15 de março de 2011

Os dias de ...


O marketing para os dias especiais disto e daquilo é tramado. Quem não reúne as condições, fica perfeitamente descontextualizado senão mesmo à beira do suicídio, face ao bombardeamento dos produtos que nos remetem para a norma, para o cliente-alvo padrão.

Não ter família, à mão, no Natal é fatal, não ter um(a) namorado(a) a 14 de Fevereiro é dramático, não ter mãe no primeiro domingo de Maio é uma tristeza e não ter pai a 19 de Março é uma valente chatice. E isso, eu sei bem como é: desde que me lembro de ser gente que não tenho pai.

Em pequena, quando na escola todas as crianças faziam, com maior ou menor entusiasmo, o presente para o seu paizinho, eu limitava-me a fazer qualquer coisa mal enjorcada, para depois deitar para o lixo, sem nunca ninguém ter visto a obra. Depois de alguns anos de explicações ou omissões, e face à comiseração colectiva do “coitadinha, filha de pais divorciados” seguida de um complacente encolher de ombros e abanar de cabeça do interlocutor adulto, resolvi, já no inicio da adolescência, cortar o mal pela raiz e dizer que o dito tinha morrido para me deixarem de chatear com aquelas mariquices [perante a morte as pessoas tendem a ter mais respeito, ficam inibidas e o “coitadinha” é mais contido, emocionalmente diferente, já não era a criança voluntariamente abandonada, mas aquela a quem a morte tinha precocemente roubado o pai].
Não é que eu não tivesse a quem dar, tinha, tinha e tenho, um padrasto espectacular, mas não era meu pai, e não há o dia do padrasto.
E eu, nestas coisas sou "pão, pão, queijo, queijo": não me venham cá dizer que um companheiro é um marido, que os enteados são filhos, que as sogras também são mães, ou que os padrastos ou as madrastas são pais. Não são, são exactamente aquilo que são: companheiros, enteados, sogras, madrastas e padrastos. Bons ou maus, cada um tem o seu papel e o seu lugar, e a vida é bem mais simples se ninguém quiser usurpar o lugar de ninguém.

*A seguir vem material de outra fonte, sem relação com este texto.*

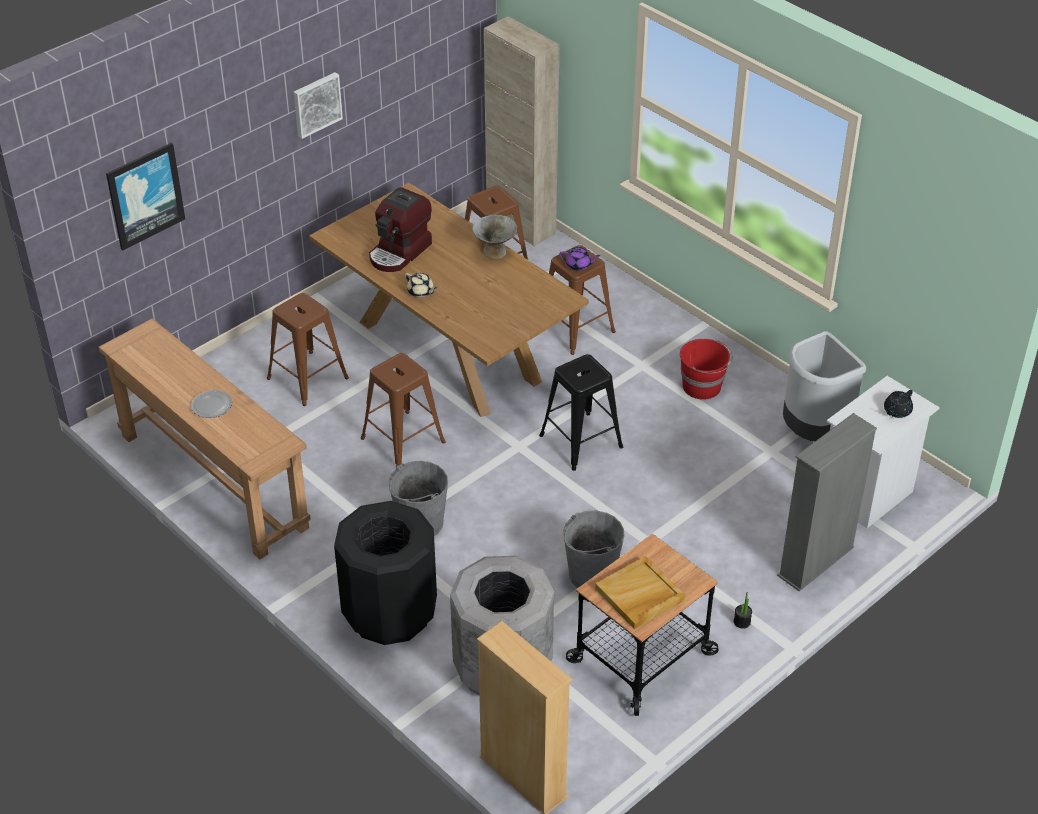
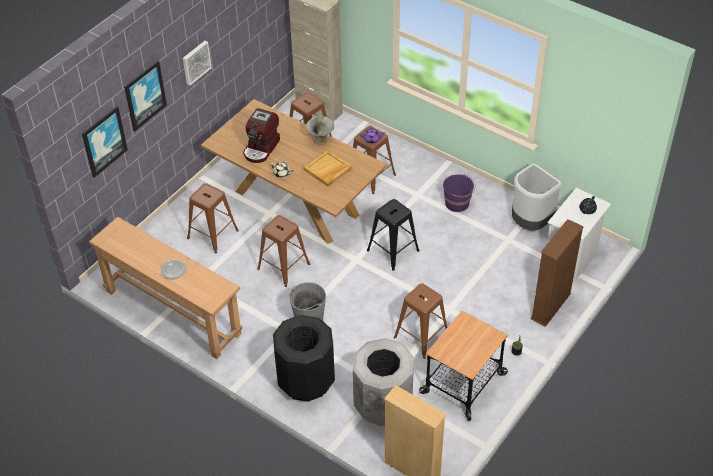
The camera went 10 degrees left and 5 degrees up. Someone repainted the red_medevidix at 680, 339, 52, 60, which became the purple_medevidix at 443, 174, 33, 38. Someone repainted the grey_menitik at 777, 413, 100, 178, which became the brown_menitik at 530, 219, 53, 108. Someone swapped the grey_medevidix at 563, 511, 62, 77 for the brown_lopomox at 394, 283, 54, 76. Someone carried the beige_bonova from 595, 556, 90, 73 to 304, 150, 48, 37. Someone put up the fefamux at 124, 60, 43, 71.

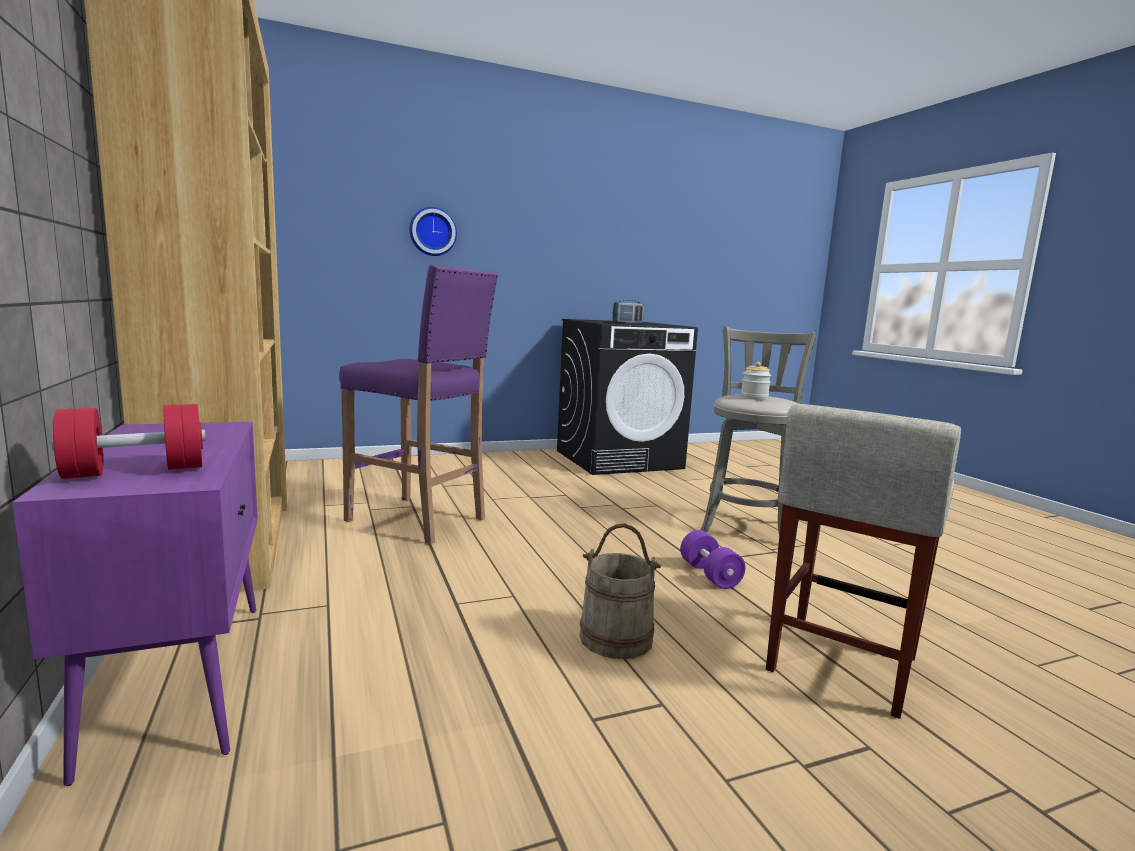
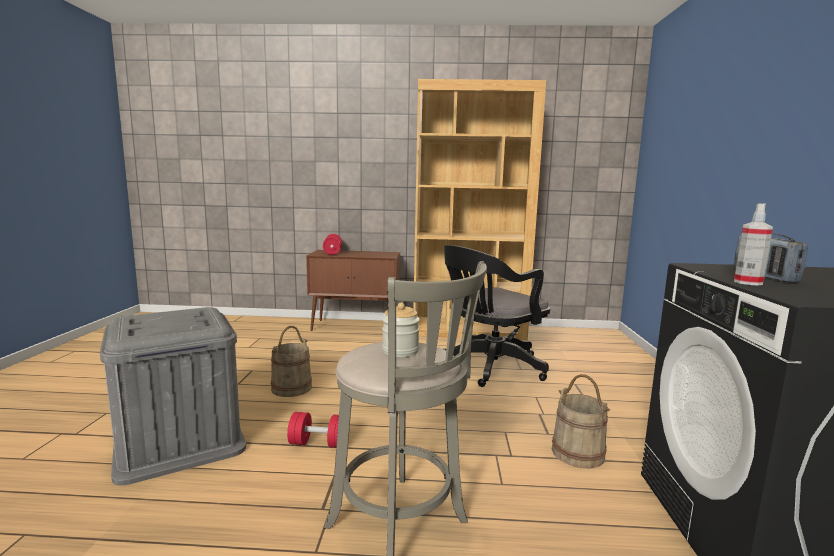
The camera went 115 degrees right and 0 degrees up. Someone took away the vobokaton at 409, 207, 48, 49. Someone swapped the purple_lopomox at 339, 265, 159, 280 for the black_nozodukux at 444, 245, 106, 142. Someone swapped the beige_lopomox at 766, 404, 195, 315 for the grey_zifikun at 100, 307, 146, 178. Someone repainted the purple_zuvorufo at 12, 422, 246, 364, which became the brown_zuvorufo at 306, 250, 94, 81. Someone repainted the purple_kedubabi at 680, 530, 66, 59, which became the red_kedubabi at 287, 412, 52, 36. Someone put down the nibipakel at 734, 203, 39, 83. Someone put down the beige_medevidix at 552, 374, 58, 95.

Assim, porque nunca tive pai, não faço a mínima ideia do que é ter um. E sem esta experiência o 19 de Março é apenas o dia que me lembra que há um sentimento que não sei sentir, uma relação que não vivi e uma série de emoções que nunca experimentei.

Por isso, caros senhores do marketing não me chateiem com a treta do dia do pai, não me invadam com sms, mails, correspondência a anunciar promoções que versam o tema pois não estou minimamente interessada, não sou uma cliente-alvo!
Não tenho ninguém a quem ligar, não tenho presentes para dar, nem refeições a pagar.

Irra, que estou cansada de apagar mensagens a oferecer coisas de que não preciso, nem nunca vou precisar!

3 comentários:

Brisa disse...

O grande inconveniente destas datas especiais que se vão criando é justamente pôr em destaque quem não as pode viver em pleno. E com a imposição exagerada do marketing e da publicidade e do consumismo, ainda pior.
Eu tenho pai e não sei exactamente o que tu sentes. O meu foi muito ausente (emigrante deste que nasci), só o via duas vezes por ano. Mas existia e às vezes via-o, e sempre tinha a quem entregar o tal presentinho que se fazia na escola. O que não sei o que é e adorava saber é ter avós. Como faleceram ainda eu era muito pequena, as lembranças são muito curtas. E tenho tanta pena, porque os avós têm cabelos brancos, falam-nos com doçura e fazem-nos bolos ou levam a passear ao parque...

leitanita disse...

Os dias de... qualquer coisa... mesmo quando tens essa qualquer coisa, são uma seca do pior!

Xanuca B disse...

Aprovado por unanimidade! CLAP; CLAP; CLAP!